With 2013 being the 100th anniversary of both The Art of Noises and John Cage’s birth, the directors of CMU’s Wats:ON? Festival, Golan Levin and Spike Wolff felt the time was ripe for a presentation of noise, and decided to re-construct the forgotten Intonarumori instruments. Carl Bajandas, a sculptor, an instrument builder studying violin-making at Philip Injeian’s downtown violin shop, and a former manager of a company that built life-size animatronic dinosaurs, took the lead, and built 10 normal sized, and 1 large bass Intonarumori instruments. Meanwhile, Ziyun Peng, and I have been asked to collaborate, and compose for the concert.
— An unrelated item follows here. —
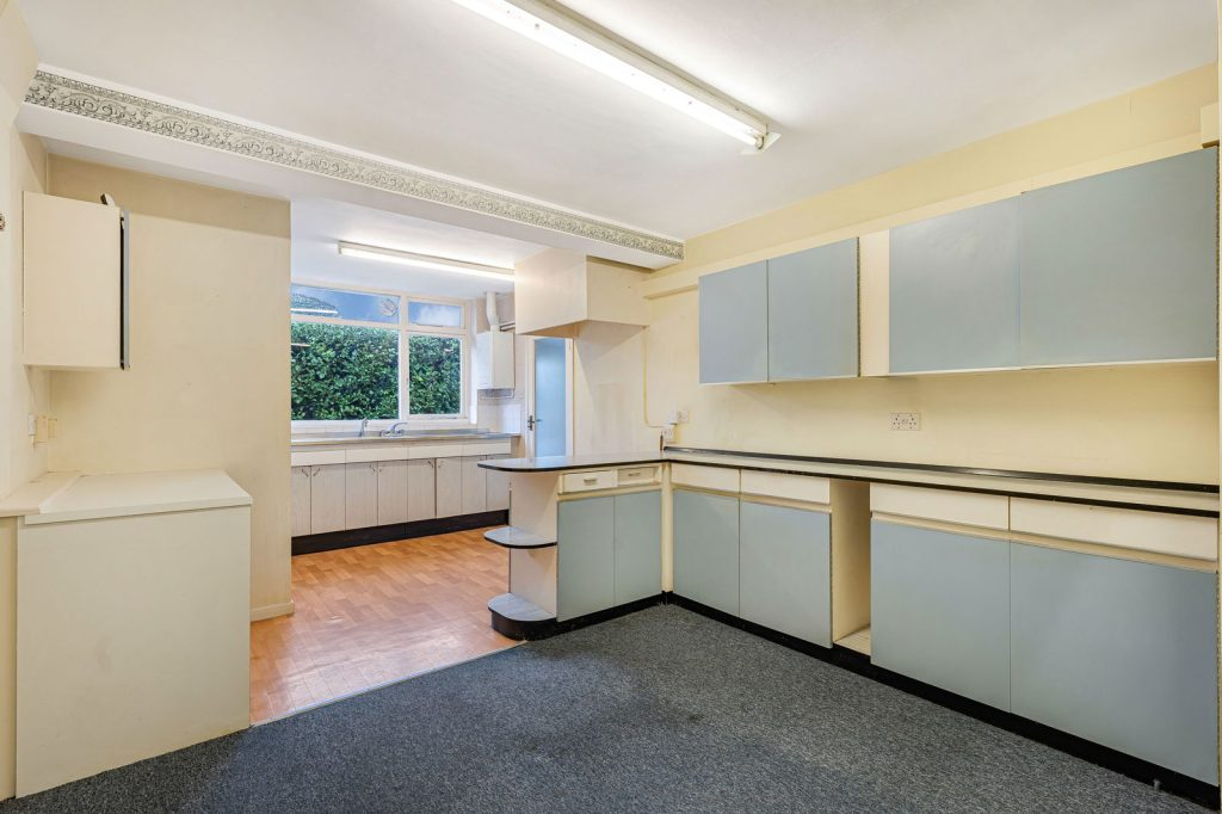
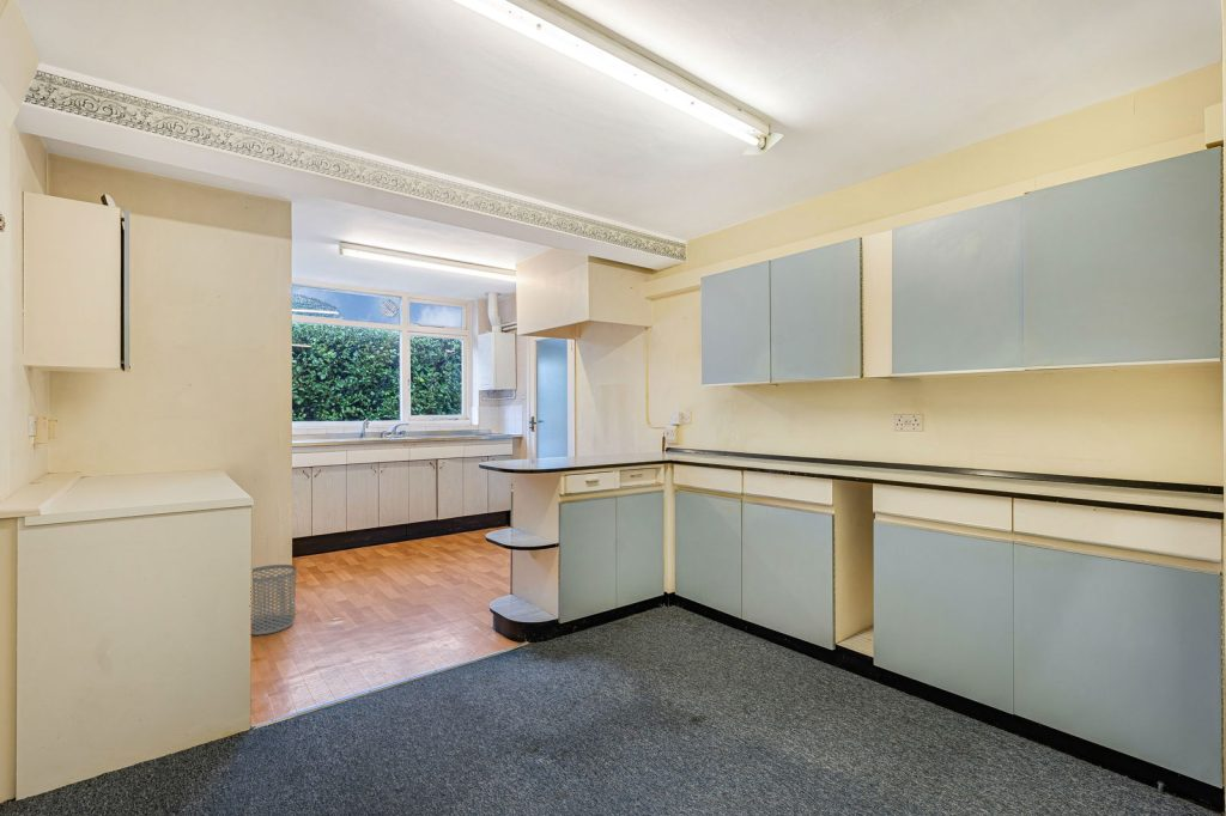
+ waste bin [250,564,298,637]
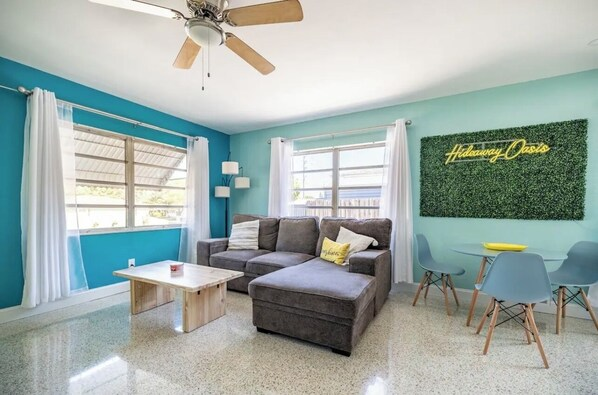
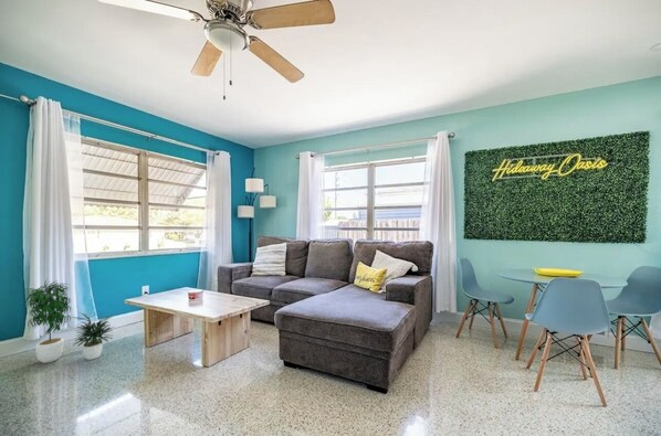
+ potted plant [22,278,115,364]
Our initial idea was to make this piece incredibly melodic, and create a modern-day ironic representation of noise. However, later we thought that everyone should be able to play the Intonarumori, not just musicians, because it’s ‘noise’. In order to achieve this, we needed a new notation system different than Russolo’s original. We wanted to stick to the original, but not as much. So first, we numbered all Intonarumori boxes, and sampled hours of audio from them. Created a 10-12 min composition in 2 weeks, and finally created a notation system to represent the composition.We then found musicians who are willing to make noise, and non-musicians who are willing to play. We wanted to maintain the balance, so only 50% of the players were musicians. The notation system worked pretty well except for the timing. We asked the players to do extra-ordinary stuff that are non-musical in every possible way, so timing the hardcore-mechanical stuff and still making it sound like noise was impossible. To address this issue, we decided to have two monitors on stage to tell everyone what to do and when to do. Technically, everything was random, however, it was also planned. So by telling the players what techniques they can use, by not telling them where to use them, and limiting the techniques to parts of the composition, we’ve successfully achieved a planned randomness. There are patterns, but the amount of randomness is enough to make the ultimate noise music.